About this task | Write out each entry once more so that it matches the original exactly.

=== Begin Enclosure ===

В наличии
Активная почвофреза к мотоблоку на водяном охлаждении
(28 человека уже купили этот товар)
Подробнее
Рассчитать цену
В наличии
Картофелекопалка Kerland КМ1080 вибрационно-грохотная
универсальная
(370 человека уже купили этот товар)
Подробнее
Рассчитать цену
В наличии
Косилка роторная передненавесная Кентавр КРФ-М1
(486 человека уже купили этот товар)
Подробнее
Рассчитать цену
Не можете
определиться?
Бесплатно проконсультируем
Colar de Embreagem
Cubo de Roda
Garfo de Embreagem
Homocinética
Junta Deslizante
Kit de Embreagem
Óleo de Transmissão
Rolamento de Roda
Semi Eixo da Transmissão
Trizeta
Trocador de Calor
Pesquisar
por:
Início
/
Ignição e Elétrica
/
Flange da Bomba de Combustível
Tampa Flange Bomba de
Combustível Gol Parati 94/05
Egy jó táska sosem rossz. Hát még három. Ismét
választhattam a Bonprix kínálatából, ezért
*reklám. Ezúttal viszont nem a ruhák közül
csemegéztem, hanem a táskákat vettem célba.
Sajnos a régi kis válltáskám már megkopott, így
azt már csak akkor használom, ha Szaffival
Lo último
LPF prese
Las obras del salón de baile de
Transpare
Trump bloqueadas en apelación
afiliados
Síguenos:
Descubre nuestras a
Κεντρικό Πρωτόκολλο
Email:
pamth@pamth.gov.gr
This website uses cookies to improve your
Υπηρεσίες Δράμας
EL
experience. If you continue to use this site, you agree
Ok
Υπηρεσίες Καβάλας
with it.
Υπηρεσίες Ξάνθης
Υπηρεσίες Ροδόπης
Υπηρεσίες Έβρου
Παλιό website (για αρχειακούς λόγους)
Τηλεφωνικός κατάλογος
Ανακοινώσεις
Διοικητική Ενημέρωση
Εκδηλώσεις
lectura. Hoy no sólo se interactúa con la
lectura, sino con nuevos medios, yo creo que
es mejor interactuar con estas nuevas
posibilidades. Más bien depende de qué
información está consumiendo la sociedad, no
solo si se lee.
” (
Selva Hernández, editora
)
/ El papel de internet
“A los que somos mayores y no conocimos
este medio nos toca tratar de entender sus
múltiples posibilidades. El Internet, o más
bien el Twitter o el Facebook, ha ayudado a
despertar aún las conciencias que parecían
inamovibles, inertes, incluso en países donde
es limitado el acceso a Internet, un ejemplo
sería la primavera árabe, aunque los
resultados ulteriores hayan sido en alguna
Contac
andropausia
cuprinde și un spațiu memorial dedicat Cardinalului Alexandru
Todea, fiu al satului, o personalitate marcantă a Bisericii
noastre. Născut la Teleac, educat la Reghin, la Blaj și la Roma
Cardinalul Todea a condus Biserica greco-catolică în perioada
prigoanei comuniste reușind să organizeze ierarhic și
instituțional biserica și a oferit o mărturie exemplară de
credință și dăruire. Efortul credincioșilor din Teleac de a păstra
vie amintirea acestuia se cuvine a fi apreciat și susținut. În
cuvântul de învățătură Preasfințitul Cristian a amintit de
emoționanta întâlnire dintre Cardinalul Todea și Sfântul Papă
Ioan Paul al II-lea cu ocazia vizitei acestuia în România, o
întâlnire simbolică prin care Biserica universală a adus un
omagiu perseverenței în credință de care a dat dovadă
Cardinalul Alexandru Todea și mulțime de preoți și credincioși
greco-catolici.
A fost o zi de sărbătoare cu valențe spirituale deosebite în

=== End Enclosure ===

Reply |
В наличии
Активная почвофреза к мотоблоку на водяном охлаждении
(28 человека уже купили этот товар)
Подробнее
Рассчитать цену
В наличии
Картофелекопалка Kerland КМ1080 вибрационно-грохотная
универсальная
(370 человека уже купили этот товар)
Подробнее
Рассчитать цену
В наличии
Косилка роторная передненавесная Кентавр КРФ-М1
(486 человека уже купили этот товар)
Подробнее
Рассчитать цену
Не можете
определиться?
Бесплатно проконсультируем
Colar de Embreagem
Cubo de Roda
Garfo de Embreagem
Homocinética
Junta Deslizante
Kit de Embreagem
Óleo de Transmissão
Rolamento de Roda
Semi Eixo da Transmissão
Trizeta
Trocador de Calor
Pesquisar
por:
Início
/
Ignição e Elétrica
/
Flange da Bomba de Combustível
Tampa Flange Bomba de
Combustível Gol Parati 94/05
Egy jó táska sosem rossz. Hát még három. Ismét
választhattam a Bonprix kínálatából, ezért
*reklám. Ezúttal viszont nem a ruhák közül
csemegéztem, hanem a táskákat vettem célba.
Sajnos a régi kis válltáskám már megkopott, így
azt már csak akkor használom, ha Szaffival
Lo último
LPF prese
Las obras del salón de baile de
Transpare
Trump bloqueadas en apelación
afiliados
Síguenos:
Descubre nuestras a
Κεντρικό Πρωτόκολλο
Email:
pamth@pamth.gov.gr
This website uses cookies to improve your
Υπηρεσίες Δράμας
EL
experience. If you continue to use this site, you agree
Ok
Υπηρεσίες Καβάλας
with it.
Υπηρεσίες Ξάνθης
Υπηρεσίες Ροδόπης
Υπηρεσίες Έβρου
Παλιό website (για αρχειακούς λόγους)
Τηλεφωνικός κατάλογος
Ανακοινώσεις
Διοικητική Ενημέρωση
Εκδηλώσεις
lectura. Hoy no sólo se interactúa con la
lectura, sino con nuevos medios, yo creo que
es mejor interactuar con estas nuevas
posibilidades. Más bien depende de qué
información está consumiendo la sociedad, no
solo si se lee.
” (
Selva Hernández, editora
)
/ El papel de internet
“A los que somos mayores y no conocimos
este medio nos toca tratar de entender sus
múltiples posibilidades. El Internet, o más
bien el Twitter o el Facebook, ha ayudado a
despertar aún las conciencias que parecían
inamovibles, inertes, incluso en países donde
es limitado el acceso a Internet, un ejemplo
sería la primavera árabe, aunque los
resultados ulteriores hayan sido en alguna
Contac
andropausia
cuprinde și un spațiu memorial dedicat Cardinalului Alexandru
Todea, fiu al satului, o personalitate marcantă a Bisericii
noastre. Născut la Teleac, educat la Reghin, la Blaj și la Roma
Cardinalul Todea a condus Biserica greco-catolică în perioada
prigoanei comuniste reușind să organizeze ierarhic și
instituțional biserica și a oferit o mărturie exemplară de
credință și dăruire. Efortul credincioșilor din Teleac de a păstra
vie amintirea acestuia se cuvine a fi apreciat și susținut. În
cuvântul de învățătură Preasfințitul Cristian a amintit de
emoționanta întâlnire dintre Cardinalul Todea și Sfântul Papă
Ioan Paul al II-lea cu ocazia vizitei acestuia în România, o
întâlnire simbolică prin care Biserica universală a adus un
omagiu perseverenței în credință de care a dat dovadă
Cardinalul Alexandru Todea și mulțime de preoți și credincioși
greco-catolici.
A fost o zi de sărbătoare cu valențe spirituale deosebite în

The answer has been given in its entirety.